Technology is wonderful. What would we do without our computers, iPods and cell phones? But despite all the benefits, there are risks related to the improper and excessive use of modern gadgets. Three local experts review the potential harm we face and explain how to enjoy technology safely.
Protecting the Body
Elizabeth Bagley, a chiropractic physician at Vital Force Upper Cervical Clinic, treats patients for many problems caused by long hours at computers. Chronically tight chest muscles that lead to shoulder strain, hip and low back discomfort, and arm and wrist pain are potential symptoms of improper posture and desk position, she says.

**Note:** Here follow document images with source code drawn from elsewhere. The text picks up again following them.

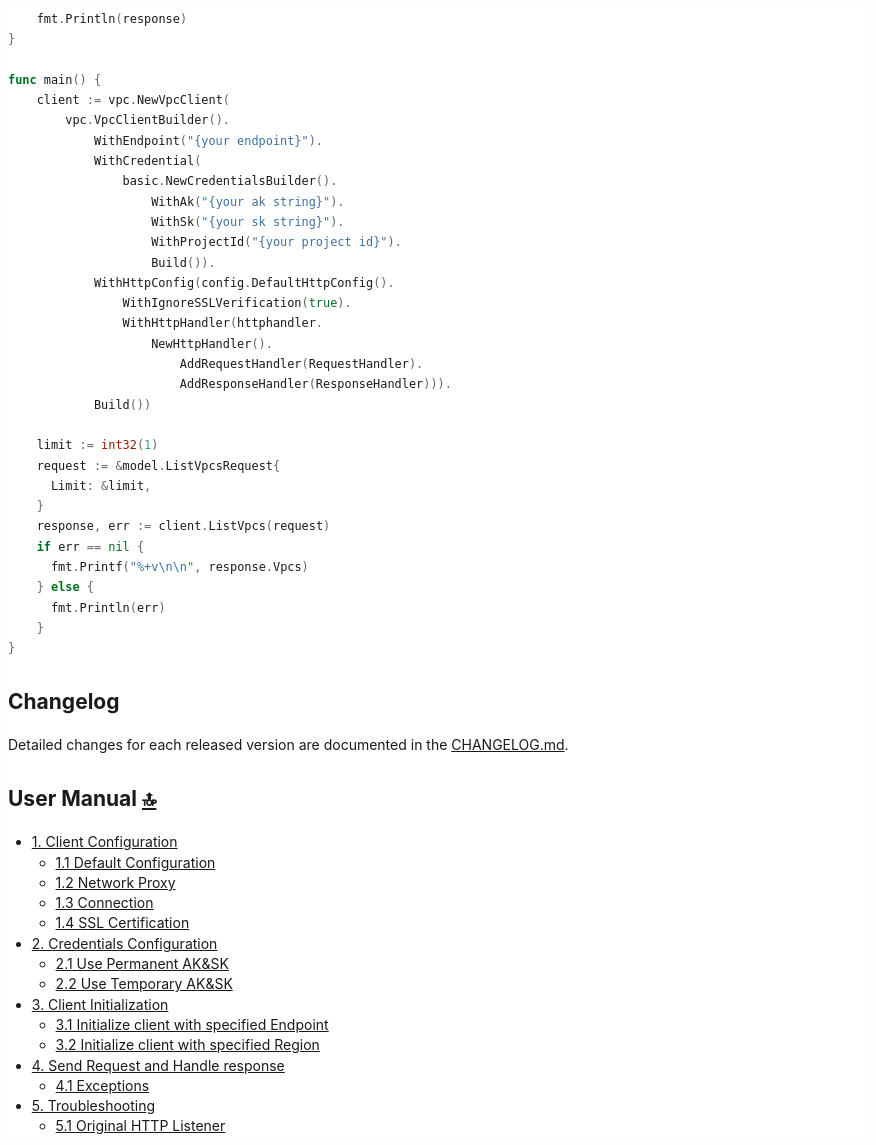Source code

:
 ``` go
    fmt.Println(response)
}

func main() {
    client := vpc.NewVpcClient(
        vpc.VpcClientBuilder().
            WithEndpoint("{your endpoint}").
            WithCredential(
                basic.NewCredentialsBuilder().
                    WithAk("{your ak string}").
                    WithSk("{your sk string}").
                    WithProjectId("{your project id}").
                    Build()).
            WithHttpConfig(config.DefaultHttpConfig().
                WithIgnoreSSLVerification(true).
                WithHttpHandler(httphandler.
                    NewHttpHandler().
                        AddRequestHandler(RequestHandler).
                        AddResponseHandler(ResponseHandler))).
            Build())

    limit := int32(1)
    request := &model.ListVpcsRequest{
      Limit: &limit,
    }
    response, err := client.ListVpcs(request)
    if err == nil {
      fmt.Printf("%+v\n\n", response.Vpcs)
    } else {
      fmt.Println(err)
    }
}
```

## Changelog

Detailed changes for each released version are documented in
the [CHANGELOG.md](https://github.com/huaweicloud/huaweicloud-sdk-go-v3/blob/master/CHANGELOG.md).

## User Manual [:top:](#huawei-cloud-go-software-development-kit-go-sdk)

* [1. Client Configuration](#1-client-configuration-top)
    * [1.1  Default Configuration](#11-default-configuration-top)
    * [1.2  Network Proxy](#12-network-proxy-top)
    * [1.3  Connection](#13-connection-top)
    * [1.4  SSL Certification](#14-ssl-certification-top)
* [2. Credentials Configuration](#2-credentials-configuration-top)
    * [2.1  Use Permanent AK&SK](#21-use-permanent-aksk-top)
    * [2.2  Use Temporary AK&SK](#22-use-temporary-aksk-top)
* [3. Client Initialization](#3-client-initialization-top)
    * [3.1  Initialize client with specified Endpoint](#31-initialize-the-serviceclient-with-specified-endpoint-top)
    * [3.2  Initialize client with specified Region](#32-initialize-the-serviceclient-with-specified-region-recommended-top)
* [4. Send Request and Handle response](#4-send-requests-and-handle-responses-top)
    * [4.1  Exceptions](#41-exceptions-top)
* [5. Troubleshooting](#5-troubleshooting-top)
    * [5.1  Original HTTP Listener](#51-original-http-listener-top)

“It’s always a good idea to get checked out if you’re feeling any pain, numbness, tingling or dizziness,” Bagley says. “These are signs of bigger problems.” She adds that chiropractic is a first line of defense in the prevention and treatment of repetitive strain injuries.

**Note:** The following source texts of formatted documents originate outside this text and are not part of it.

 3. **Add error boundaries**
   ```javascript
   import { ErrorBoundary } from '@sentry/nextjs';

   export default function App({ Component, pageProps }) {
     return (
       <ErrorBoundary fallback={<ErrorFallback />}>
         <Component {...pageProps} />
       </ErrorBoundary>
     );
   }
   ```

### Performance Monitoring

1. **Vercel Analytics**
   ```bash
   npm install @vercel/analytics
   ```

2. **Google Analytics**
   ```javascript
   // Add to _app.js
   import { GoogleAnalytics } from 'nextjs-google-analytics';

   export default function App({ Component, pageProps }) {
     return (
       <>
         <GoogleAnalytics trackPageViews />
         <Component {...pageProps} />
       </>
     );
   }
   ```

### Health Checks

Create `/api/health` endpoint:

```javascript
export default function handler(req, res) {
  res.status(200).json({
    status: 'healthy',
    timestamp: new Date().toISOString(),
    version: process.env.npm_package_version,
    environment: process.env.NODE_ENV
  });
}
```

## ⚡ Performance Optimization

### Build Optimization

Bagley recommends that office workers request an ergonomic review of their work environment. Many chiropractors offer assessment services. Bagley makes sure that ”the computer screen is aligned with the keyboard and at eye level. It’s also important to have the keyboard at a level that allows the wrists to be in a relaxed position. People with shorter legs may need a footrest below the desk, and headsets are a must for workers who talk on the phone while typing or writing,” she says.

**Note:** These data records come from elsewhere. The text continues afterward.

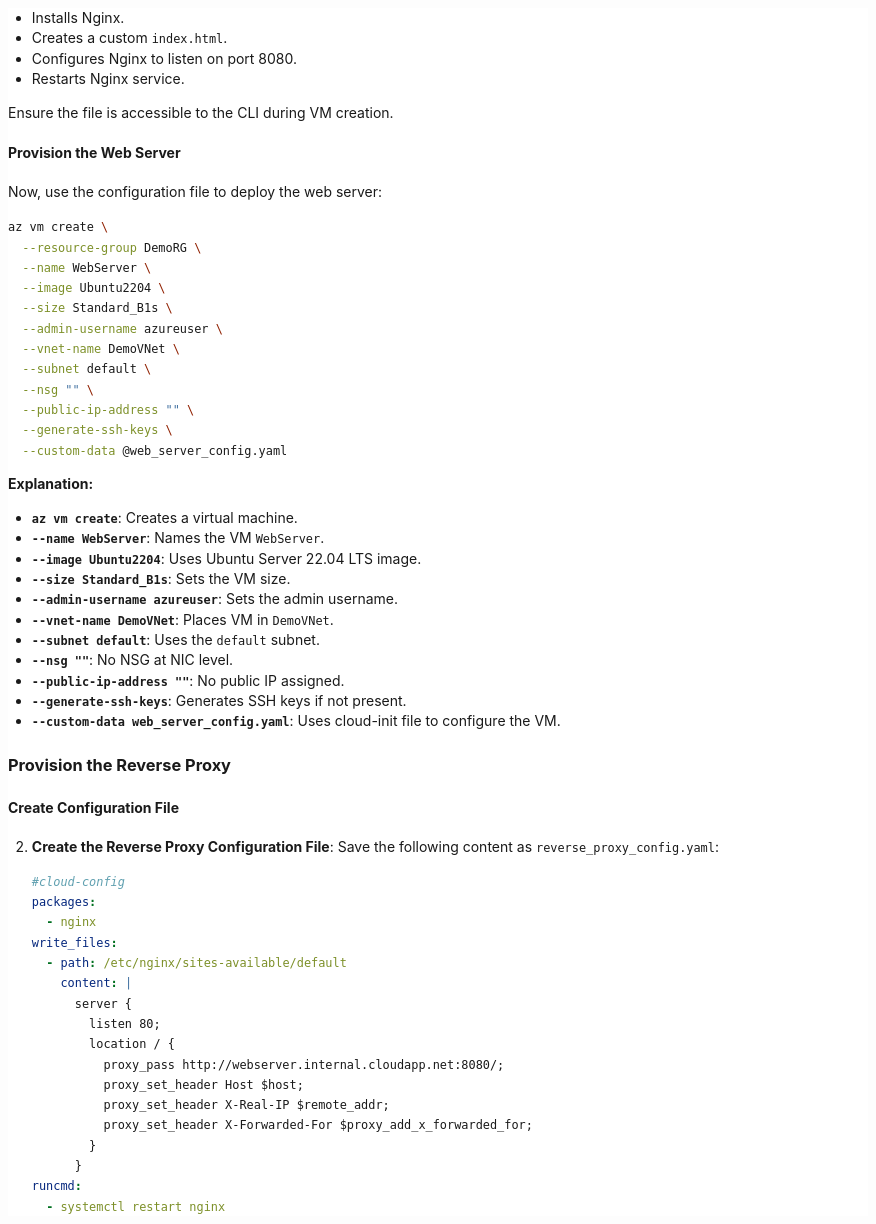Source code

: - Installs Nginx.
- Creates a custom `index.html`.
- Configures Nginx to listen on port 8080.
- Restarts Nginx service.

Ensure the file is accessible to the CLI during VM creation.

#### Provision the Web Server

Now, use the configuration file to deploy the web server:

```bash
az vm create \
  --resource-group DemoRG \
  --name WebServer \
  --image Ubuntu2204 \
  --size Standard_B1s \
  --admin-username azureuser \
  --vnet-name DemoVNet \
  --subnet default \
  --nsg "" \
  --public-ip-address "" \
  --generate-ssh-keys \
  --custom-data @web_server_config.yaml
```

**Explanation:**

- **`az vm create`**: Creates a virtual machine.
- **`--name WebServer`**: Names the VM `WebServer`.
- **`--image Ubuntu2204`**: Uses Ubuntu Server 22.04 LTS image.
- **`--size Standard_B1s`**: Sets the VM size.
- **`--admin-username azureuser`**: Sets the admin username.
- **`--vnet-name DemoVNet`**: Places VM in `DemoVNet`.
- **`--subnet default`**: Uses the `default` subnet.
- **`--nsg ""`**: No NSG at NIC level.
- **`--public-ip-address ""`**: No public IP assigned.
- **`--generate-ssh-keys`**: Generates SSH keys if not present.
- **`--custom-data web_server_config.yaml`**: Uses cloud-init file to configure the VM.

### Provision the Reverse Proxy

#### Create Configuration File

2. **Create the Reverse Proxy Configuration File**:
   Save the following content as `reverse_proxy_config.yaml`:

   ```yaml
   #cloud-config
   packages:
     - nginx
   write_files:
     - path: /etc/nginx/sites-available/default
       content: |
         server {
           listen 80;
           location / {
             proxy_pass http://webserver.internal.cloudapp.net:8080/;
             proxy_set_header Host $host;
             proxy_set_header X-Real-IP $remote_addr;
             proxy_set_header X-Forwarded-For $proxy_add_x_forwarded_for;
           }
         }
   runcmd:
     - systemctl restart nginx
   ```
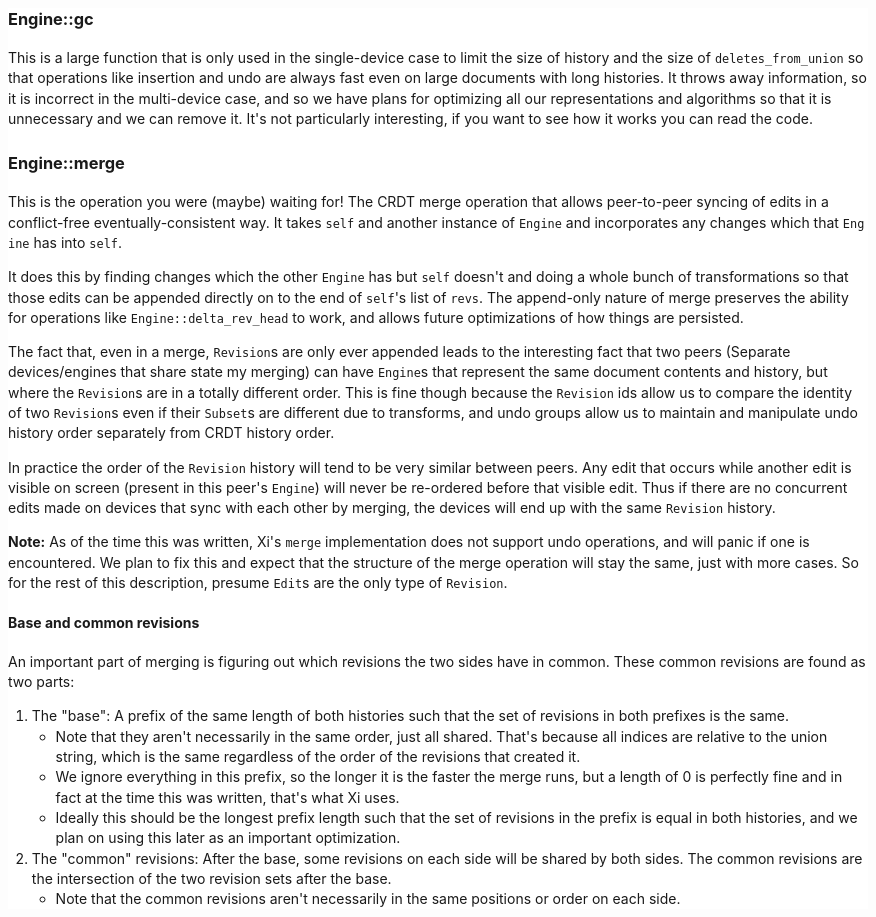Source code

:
 ```rust
```

### Engine::gc

This is a large function that is only used in the single-device case to limit the size of history and the size of `deletes_from_union` so that operations like insertion and undo are always fast even on large documents with long histories. It throws away information, so it is incorrect in the multi-device case, and so we have plans for optimizing all our representations and algorithms so that it is unnecessary and we can remove it. It's not particularly interesting, if you want to see how it works you can read the code.

### Engine::merge

This is the operation you were (maybe) waiting for! The CRDT merge operation that allows peer-to-peer syncing of edits in a conflict-free eventually-consistent way. It takes `self` and another instance of `Engine` and incorporates any changes which that `Engine` has into `self`.

It does this by finding changes which the other `Engine` has but `self` doesn't and doing a whole bunch of transformations so that those edits can be appended directly on to the end of `self`'s list of `revs`. The append-only nature of merge preserves the ability for operations like `Engine::delta_rev_head` to work, and allows future optimizations of how things are persisted.

The fact that, even in a merge, `Revision`s are only ever appended leads to the interesting fact that two peers (Separate devices/engines that share state my merging) can have `Engine`s that represent the same document contents and history, but where the `Revision`s are in a totally different order. This is fine though because the `Revision` ids allow us to compare the identity of two `Revision`s even if their `Subset`s are different due to transforms, and undo groups allow us to maintain and manipulate undo history order separately from CRDT history order.

In practice the order of the `Revision` history will tend to be very similar between peers. Any edit that occurs while another edit is visible on screen (present in this peer's `Engine`) will never be re-ordered before that visible edit. Thus if there are no concurrent edits made on devices that sync with each other by merging, the devices will end up with the same `Revision` history.

**Note:** As of the time this was written, Xi's `merge` implementation does not support undo operations, and will panic if one is encountered. We plan to fix this and expect that the structure of the merge operation will stay the same, just with more cases. So for the rest of this description, presume `Edit`s are the only type of `Revision`.

#### Base and common revisions

An important part of merging is figuring out which revisions the two sides have in common. These common revisions are found as two parts:

1. The "base": A prefix of the same length of both histories such that the set of revisions in both prefixes is the same.
	- Note that they aren't necessarily in the same order, just all shared. That's because all indices are relative to the union string, which is the same regardless of the order of the revisions that created it.
	- We ignore everything in this prefix, so the longer it is the faster the merge runs, but a length of 0 is perfectly fine and in fact at the time this was written, that's what Xi uses.
	- Ideally this should be the longest prefix length such that the set of revisions in the prefix is equal in both histories, and we plan on using this later as an important optimization.
1. The "common" revisions: After the base, some revisions on each side will be shared by both sides. The common revisions are the intersection of the two revision sets after the base.
	- Note that the common revisions aren't necessarily in the same positions or order on each side.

Workers should also stretch for a couple of minutes every half-hour or so, she advises. “Ergonomic issues are very important, not only for workers but for employers,” Bagley says. “Repetitive work injuries can decrease productivity and increase sick days. Putting simple solutions into place in the work environment helps everyone.”
Protecting the Ears
“There are many recent research articles suggesting that noise-induced hearing loss (NIHL) is becoming more prevalent,” says Carol Bergmann, an audiologist at the Hearing Health Care Center. “Some suggest one in eight teenagers already has NIHL.”
iPods and other MP3 players can cause hearing damage after just a few minutes at maximum volume. “But it’s not just listening to loud music, it’s everything loud,” Bergmann says. “Lawn mowers, power tools, chainsaws, fireworks, concerts, etc. You should wear hearing protection for all of them.”
An inability to understand spoken words and the frequent need to ask others to repeat themselves are early symptoms of NIHL. And while hearing aids can help, Bergmann notes that once the auditory system is damaged, it cannot be repaired. “If you leave someplace loud and your ears are ringing or sounds seem muffled, you’ve probably done some damage,” she says. “It may be temporary or permanent, and it can happen as quickly as a firecracker exploding. Protect your hearing while you have it.”
Protecting the Eyes
Staring at screens won’t make you blind, but “short-term irritation is a common problem,” says Todd La Point, an optometrist at Eye Care Associates of St. Louis. “Problems like dry eyes, strain and headaches are most often solved by taking some time away from the offending screen.”
Newer screens, especially LCD, seem to be easier on the eyes, he says. “Reducing glare with anti-glare screens or anti-reflective coatings on eyeglasses can help. Decreasing glare from windows, poorly placed lights and other things, like bright walls or counters, is also helpful.” Optimal room lighting should match the brightness of the screen or be slightly dimmer, La Point adds.
“I suggest being about two feet away from the computer screen,” he says. “And it’s best to have the monitor about 12 inches below your primary line of sight. However, this can be difficult in many work areas, and wearing bifocals can pose other issues if the screen is higher.” Like stretching your body periodically, La Point suggests periodic vision breaks. “If you can’t get away from the screen, then at least look away to something in the distance every 15 minutes or so. And train yourself to blink more often, too.”